The King and Queen made a six hours' surprise visit to Plymouth on Thursday May 7th 1942, during a three-days tour of Devon and Cornwall.  [1]

Plymouth was held in a state of siege during the weekend of Monday May 11th when an exercise involving the Services, Home Guard and Civil Defence was held.  [1]

HRH the Duke of Kent once again visited Plymouth, on Saturday July 11th 1942.  [1]

On Sunday July 26th 1942 sweets and chocolates went on to the "points" system, with a ration of 2 ounces a week.  [1]

Double Summer Time ended on Saturday August 8th 1942, the same day that it was announced that women between the ages of 20 and 45 were to be called up.  [1]

The loss of aircraft carrier HMS Eagle was announced on Wednesday August 12th 1942 followed by the loss of the Devonport commissioned destroyer HMS Foresight on Wednesday August 19th 1942.  [1]

On Tuesday August 25th 1942 HRH the Duke of Kent, a frequent visitor to Plymouth, was killed on active service while on a flight to Iceland.  [1]

The President of Poland visited Plymouth on Sunday August 30th 1942 and met officers and men of the Polish Navy who had distinguished themselves on convey escort duties.  [1]

Gas decontamination demonstrations were to take place in Hamilton Street, Keyham Barton, on September 23rd and 30th 1942.  [5a]

After Saturday September 26th 1942 it was impossible to enjoy an ice cream during the interval in a Gaumont cinema.  The sale of ice creams in their premises was not restored until March 1945.  Chocolates were still available - but only for six months.  [6]

On Tuesday November 3rd 1942 Plymouth-born merchant seaman Duncan Alexander Scott-Ford, aged 21, was hanged at Wandsworth Gaol for treachery.  [7]

Lord Astor was elected to his fourth term of office as Lord Mayor on Monday November 9th 1942.  [7]

The Freedom of Plymouth was presented by Lord Astor to Field-Marshal Smuts at South Africa House in London on Thursday November 12th 1942.  [7]

Church bells were rung throughout the country on Sunday November 15th 1942 to celebrate the success of the forces of the Empire and Allies in the Battle of Egypt.  [7]

On Sunday November 22nd 1942 the milk ration for non-priority consumers was reduced to two pints a week.  [7]

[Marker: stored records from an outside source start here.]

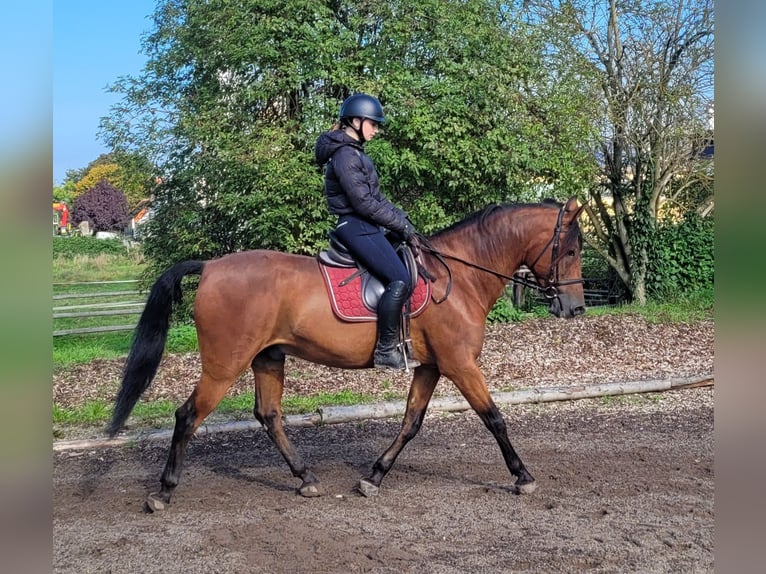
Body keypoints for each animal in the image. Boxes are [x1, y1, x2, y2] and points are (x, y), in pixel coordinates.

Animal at [108, 197, 586, 511]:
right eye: (570, 250)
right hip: (225, 365)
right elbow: (495, 418)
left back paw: (306, 479)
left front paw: (373, 477)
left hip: (268, 358)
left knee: (269, 416)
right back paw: (164, 491)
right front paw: (522, 476)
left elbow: (411, 423)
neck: (459, 276)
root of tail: (210, 267)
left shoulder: (432, 366)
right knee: (188, 416)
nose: (576, 308)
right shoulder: (460, 365)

The Archbishop of Canterbury visited the City on Wednesday November 25th 1942 and opened the St John Centre at Devonport.  [7]

Church bells were rung on Christmas Day (Friday December 25th) 1942 between 9am and 12 Noon.  [7]


[1]  Doidge’s Western Counties Illustrated Annual, 1943, Western Morning News Co Ltd, Plymouth, 1943.

[2]  “ -- ? – “, Western Evening Herald, Plymouth, January 8th 1942.

[2a]  "Premier Piloted Giant Berwick: Air Record Broken", Western Morning News, Plymouth, January 19th 1942.

[3]  “ -- ? –“, Western Evening Herald, Plymouth, January ….., 1942.

[4]  “Kiddies See Hero-Fathers Decorated: City Firemen and police at Palace”, Western Evening Herald, Plymouth, March 5th 1942.

[5]  “He Brings Down the House!”, Western Evening Herald, Plymouth, March 5th 1942.

[5a]  Plymouth City Council minute number 1749 dated September 18th 1942.

[6]  Eyles, Allen, “Gaumont British Cinemas”, Cinema Theatres Association and the British Film Institute Publishing, London, 1996, ISBN 0-85170-519-7.

[7]  Doidge’s Western Counties Illustrated Annual, 1944, Western Morning News Co Ltd, Plymouth, 1944.